(Saved entries)
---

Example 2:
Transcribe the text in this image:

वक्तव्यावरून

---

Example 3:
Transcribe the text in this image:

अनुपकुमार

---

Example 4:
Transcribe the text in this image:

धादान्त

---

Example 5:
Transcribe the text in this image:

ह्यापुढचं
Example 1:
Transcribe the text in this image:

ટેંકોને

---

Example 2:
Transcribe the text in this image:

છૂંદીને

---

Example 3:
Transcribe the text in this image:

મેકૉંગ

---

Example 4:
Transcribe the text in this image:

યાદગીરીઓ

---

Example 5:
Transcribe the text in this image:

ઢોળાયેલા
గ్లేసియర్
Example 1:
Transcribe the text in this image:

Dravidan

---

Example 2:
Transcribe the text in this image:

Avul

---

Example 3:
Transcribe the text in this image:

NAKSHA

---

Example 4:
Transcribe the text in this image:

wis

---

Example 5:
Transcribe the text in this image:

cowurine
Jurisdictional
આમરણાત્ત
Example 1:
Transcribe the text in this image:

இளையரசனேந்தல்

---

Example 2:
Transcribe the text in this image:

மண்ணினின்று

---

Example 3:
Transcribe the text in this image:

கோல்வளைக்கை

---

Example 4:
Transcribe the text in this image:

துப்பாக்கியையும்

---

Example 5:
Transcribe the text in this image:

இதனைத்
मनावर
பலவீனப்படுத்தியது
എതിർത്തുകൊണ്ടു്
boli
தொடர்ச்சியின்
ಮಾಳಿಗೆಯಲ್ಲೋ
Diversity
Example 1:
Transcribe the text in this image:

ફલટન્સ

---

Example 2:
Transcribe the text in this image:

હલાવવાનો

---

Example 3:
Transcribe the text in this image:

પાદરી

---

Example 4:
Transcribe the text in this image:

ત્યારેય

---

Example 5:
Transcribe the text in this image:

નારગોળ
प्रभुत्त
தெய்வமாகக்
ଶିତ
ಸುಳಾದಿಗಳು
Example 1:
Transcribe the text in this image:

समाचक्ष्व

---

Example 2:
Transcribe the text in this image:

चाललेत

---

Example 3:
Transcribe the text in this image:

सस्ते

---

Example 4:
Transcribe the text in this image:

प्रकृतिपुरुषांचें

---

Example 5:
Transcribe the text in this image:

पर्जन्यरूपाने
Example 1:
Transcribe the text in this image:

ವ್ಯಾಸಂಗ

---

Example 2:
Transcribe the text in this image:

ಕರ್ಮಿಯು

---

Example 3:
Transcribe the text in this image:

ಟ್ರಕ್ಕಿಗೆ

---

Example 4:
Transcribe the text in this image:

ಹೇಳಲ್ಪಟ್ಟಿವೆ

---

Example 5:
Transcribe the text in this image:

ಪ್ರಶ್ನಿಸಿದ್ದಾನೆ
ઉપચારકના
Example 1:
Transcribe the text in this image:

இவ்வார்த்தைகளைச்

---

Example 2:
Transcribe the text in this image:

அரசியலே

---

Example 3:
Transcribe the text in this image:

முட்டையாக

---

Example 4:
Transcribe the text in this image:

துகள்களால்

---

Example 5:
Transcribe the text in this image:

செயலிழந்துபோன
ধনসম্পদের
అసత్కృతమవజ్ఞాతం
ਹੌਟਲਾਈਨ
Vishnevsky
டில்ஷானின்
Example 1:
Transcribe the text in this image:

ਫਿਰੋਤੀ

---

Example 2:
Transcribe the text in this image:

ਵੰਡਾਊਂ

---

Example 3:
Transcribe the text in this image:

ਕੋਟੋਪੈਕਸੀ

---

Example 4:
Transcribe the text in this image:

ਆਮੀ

- Aim of the exercise -
Each record above needs to be written out exactly, with nothing left out.

- Answer for this exercise -
---

Example 2:
Transcribe the text in this image:

वक्तव्यावरून

---

Example 3:
Transcribe the text in this image:

अनुपकुमार

---

Example 4:
Transcribe the text in this image:

धादान्त

---

Example 5:
Transcribe the text in this image:

ह्यापुढचं
Example 1:
Transcribe the text in this image:

ટેંકોને

---

Example 2:
Transcribe the text in this image:

છૂંદીને

---

Example 3:
Transcribe the text in this image:

મેકૉંગ

---

Example 4:
Transcribe the text in this image:

યાદગીરીઓ

---

Example 5:
Transcribe the text in this image:

ઢોળાયેલા
గ్లేసియర్
Example 1:
Transcribe the text in this image:

Dravidan

---

Example 2:
Transcribe the text in this image:

Avul

---

Example 3:
Transcribe the text in this image:

NAKSHA

---

Example 4:
Transcribe the text in this image:

wis

---

Example 5:
Transcribe the text in this image:

cowurine
Jurisdictional
આમરણાત્ત
Example 1:
Transcribe the text in this image:

இளையரசனேந்தல்

---

Example 2:
Transcribe the text in this image:

மண்ணினின்று

---

Example 3:
Transcribe the text in this image:

கோல்வளைக்கை

---

Example 4:
Transcribe the text in this image:

துப்பாக்கியையும்

---

Example 5:
Transcribe the text in this image:

இதனைத்
मनावर
பலவீனப்படுத்தியது
എതിർത്തുകൊണ്ടു്
boli
தொடர்ச்சியின்
ಮಾಳಿಗೆಯಲ್ಲೋ
Diversity
Example 1:
Transcribe the text in this image:

ફલટન્સ

---

Example 2:
Transcribe the text in this image:

હલાવવાનો

---

Example 3:
Transcribe the text in this image:

પાદરી

---

Example 4:
Transcribe the text in this image:

ત્યારેય

---

Example 5:
Transcribe the text in this image:

નારગોળ
प्रभुत्त
தெய்வமாகக்
ଶିତ
ಸುಳಾದಿಗಳು
Example 1:
Transcribe the text in this image:

समाचक्ष्व

---

Example 2:
Transcribe the text in this image:

चाललेत

---

Example 3:
Transcribe the text in this image:

सस्ते

---

Example 4:
Transcribe the text in this image:

प्रकृतिपुरुषांचें

---

Example 5:
Transcribe the text in this image:

पर्जन्यरूपाने
Example 1:
Transcribe the text in this image:

ವ್ಯಾಸಂಗ

---

Example 2:
Transcribe the text in this image:

ಕರ್ಮಿಯು

---

Example 3:
Transcribe the text in this image:

ಟ್ರಕ್ಕಿಗೆ

---

Example 4:
Transcribe the text in this image:

ಹೇಳಲ್ಪಟ್ಟಿವೆ

---

Example 5:
Transcribe the text in this image:

ಪ್ರಶ್ನಿಸಿದ್ದಾನೆ
ઉપચારકના
Example 1:
Transcribe the text in this image:

இவ்வார்த்தைகளைச்

---

Example 2:
Transcribe the text in this image:

அரசியலே

---

Example 3:
Transcribe the text in this image:

முட்டையாக

---

Example 4:
Transcribe the text in this image:

துகள்களால்

---

Example 5:
Transcribe the text in this image:

செயலிழந்துபோன
ধনসম্পদের
అసత్కృతమవజ్ఞాతం
ਹੌਟਲਾਈਨ
Vishnevsky
டில்ஷானின்
Example 1:
Transcribe the text in this image:

ਫਿਰੋਤੀ

---

Example 2:
Transcribe the text in this image:

ਵੰਡਾਊਂ

---

Example 3:
Transcribe the text in this image:

ਕੋਟੋਪੈਕਸੀ

---

Example 4:
Transcribe the text in this image:

ਆਮੀ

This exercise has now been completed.